Let’s just call a spade a spade: passwords are among the most irritating things about living in the digital age. Trying to remember even one or two passwords—let alone a different password for every device, site, and service that you use, as is usually recommended—can be a real test for the more forgetful among us. But passwords are also essential. Often, they are the one safeguard protecting your computer, your social media accounts, your email inbox, or your online banking page—to name a few—from everyone else on the web.
With all of this in mind, we’ve put together a basic guide to help you deal with passwords in your day-to-day life. What goes into a strong password, what are good password habits to adopt, what is a password manager, and why should you be using one? Read on to learn the answers to all of these questions!
Choosing Strong Passwords
Perhaps the most important thing to remember about passwords is that some passwords are good, and some passwords are bad. Most people select bad passwords—or have good passwords, but use them over and over again, thereby essentially rendering them as bad passwords.
The good news is that choosing a good password for your next online account really isn’t difficult. Stronger passwords are usually longer, use a mix of letters and numbers, use a mix of upper and lowercase letters, or use symbols. Good passwords often also include willful misspellings or shortenings of words or phrases, because those are almost impossible to guess out of the blue.

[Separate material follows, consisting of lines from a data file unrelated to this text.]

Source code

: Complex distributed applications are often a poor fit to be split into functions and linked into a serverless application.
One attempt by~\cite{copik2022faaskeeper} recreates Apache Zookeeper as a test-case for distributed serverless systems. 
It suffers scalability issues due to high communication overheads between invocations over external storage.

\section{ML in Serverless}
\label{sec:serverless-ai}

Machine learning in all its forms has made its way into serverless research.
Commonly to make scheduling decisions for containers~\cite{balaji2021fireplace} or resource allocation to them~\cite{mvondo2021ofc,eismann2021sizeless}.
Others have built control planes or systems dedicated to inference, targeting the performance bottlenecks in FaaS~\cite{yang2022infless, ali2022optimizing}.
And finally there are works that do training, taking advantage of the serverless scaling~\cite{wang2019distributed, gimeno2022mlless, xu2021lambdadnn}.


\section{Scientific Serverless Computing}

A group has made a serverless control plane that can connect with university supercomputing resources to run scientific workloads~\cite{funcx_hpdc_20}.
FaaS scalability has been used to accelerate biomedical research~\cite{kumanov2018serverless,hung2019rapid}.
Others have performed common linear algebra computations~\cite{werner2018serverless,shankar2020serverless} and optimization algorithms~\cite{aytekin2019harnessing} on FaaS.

Finally, don’t use anything too obvious: things you put out there on the Internet for all to see (like your name/initials or birth date, your favorite movie or song, or a pet’s name) make for bad passwords or even parts of passwords because someone who knows you can guess them. The exception is if you use these items, but misspell them, abbreviate them, or replace letters with numbers and symbols. Otherwise, shoot for something obscure or completely random as your password—and even then, add numbers and symbols to make it less predictable.
Note: Most of your keyboard is fair game for creating a password, but steer clear of the spacebar. Some systems will read the spaces as errors and automatically remove them—which would obviously make for a very frustrating time trying to get a site to accept your (correct) password.
The bad news about choosing a strong password is that they are, by definition, more difficult to remember than weak passwords. Add the fact that most people need to use half a dozen logins (if not more) on a daily basis, and remembering different passwords for each of them can begin to feel like mission impossible.
That’s where password managers come in. A password manager is precisely what it sounds like: a secure app where users can store and keep track of their passwords. Usually, password managers encrypt your passwords and then lock them up, requiring a master password for access. Obviously, the master password you choose has to be like the mother ship of all strong passwords, because if someone can crack it, then they can get access to basically everything in your digital life.
For Mac, there are a number of strong, highly rated password manager apps available. We’ve listed, linked, and priced out our five favorites below:
1Password is really the standard in password managers, both in protection and ease of use—hence the heftier price tag. Luckily, each of the above options has a four-and-a-half star average customer rating on the Apple App Store, so clearly, you don’t necessarily have to pay a premium price to get a top-quality product. Regardless of how much you are looking to spend on your password manager, we encourage all users to read reviews and look at program descriptions/screenshots to decide which app is the right choice for them.
What about Changing Passwords?
Even when you have strong passwords and are using a high-quality password manager, you shouldn’t get complacent. That’s why many experts recommend that you change your passwords two or three times a year—and why some businesses or schools actually require you to change your password after a certain amount of time has elapsed. But if you aren’t required to change your password, should you still follow the 2-3 times a year rule?
Honestly, it depends on what you are protecting. Passwords for sensitive sites (like banking sites) or to unlock your entire password manager should be changed more often to keep hackers on their toes. Since your email account is the key to just about all of your online accounts, it’s also not a bad idea to change that password regularly.
But what about passwords for social media accounts or online message boards? With less sensitive sites, you can probably afford to only change the password once a year. Essentially, you’re weighing the lost time and productivity of trying to think up or remember a new strong password, against the potential impact of an account hack. For sites not linked to your bank account, your credit cards, or your other passwords, it might be worth it to save yourself the frustration and keep a static password—so long as it is a good one, based on the tips above—for a longer period of time.
Don’t Reuse Passwords
With all of that said, your passwords will be less secure if you reuse them from one site to the next. If you use the same password on three or four sites, hackers could feasibly break into the password database on one site and then use that information to compromise your accounts on other sites. Using a password manager will allow you to have different passwords on every site without necessarily needing to remember what each of them is on the fly. Password managers also make it easy to change your passwords and secure your accounts in the event that a website gets hacked.